A new class of bradykinin antagonists: synthesis and in vitro activity of bissuccinimidoalkane peptide dimers

A systematic study on the dimerization of the bradykinin (BK) antagonist D-Arg0-Arg1-Pro2-Hyp3-Gly4-Phe5-Ser6-D-Phe 7-Leu8-Arg9 has been performed. The first part of this study involved compounds wherein dimerization was carried out by sequentially replacing each amino acid with cysteine and cross-linking with bismaleimidohexane. The second part of this study utilized a series of bissuccinimidoalkane dimers wherein the intervening methylene chain was varied systematically from n = 2 to n = 12 while the point of dimerization was held constant at position 6. The biological activities of these dimers were then evaluated on BK-induced smooth muscle contraction in two different isolated tissue preparations: guinea pig ileum (GPI) and rat uterus (RU). Several of the dimeric BK antagonists displayed remarkable activities and long durations of action. In addition, dimerization at position 4, 7, 8, or 9 produced dimeric analogues with markedly reduced potency.

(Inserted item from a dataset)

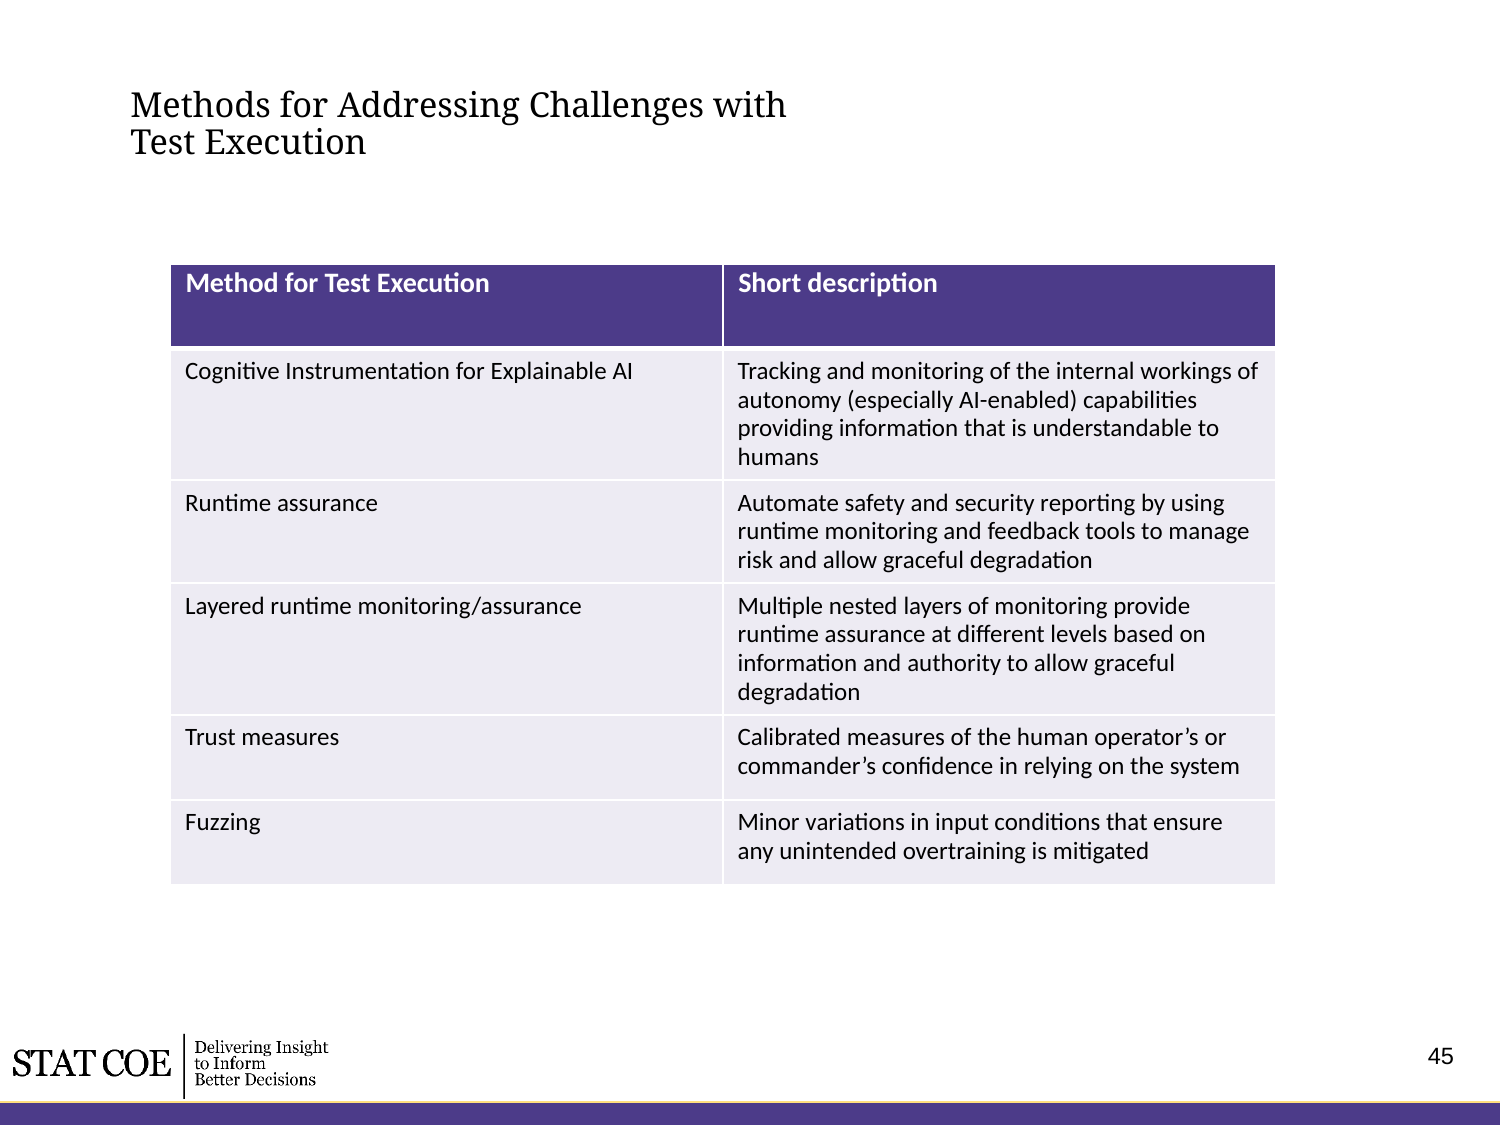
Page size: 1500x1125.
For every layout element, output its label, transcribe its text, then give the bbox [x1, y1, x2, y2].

Rank order of antagonist potency as a function of dimerization position is as follows: rat uterus, 6 greater than 5 greater than 0 greater than 2 greater than 1 greater than 3 much greater than 4, 7, 8, 9; guinea pig ileum, 6 greater than 5 greater than 3 greater than 2 greater than 1 greater than 0 much greater than 4, 7, 8, 9. Evaluation of the linker length as represented by the number of methylene units indicated an optimal distance between the two monomeric Peptides of six to eight methylene moieties. These studies also revealed that the carbon-chain length significantly affected the duration of action in vitro and resulted in partial agonism effects when n greater than 8. The optimum activity in vitro was achieved with dimerization at position 6 and n = 6 (designated herein as compound 25; alternatively, CP-0127). Similar effects in potency were also seen when the monomeric antagonist D-Arg0-Arg1-Pro2-Hyp3-Gly4-Phe5-Ser6-D-Phe 7-Phe8-Arg9 (NPC-567) was dimerized using similar chemistry. These results suggest that the development of BK antagonists of significant therapeutic potential may be possible using a dimerization strategy that can overcome the heretofore limiting problems of potency and in vivo duration of action found with many of the BK antagonists in the literature.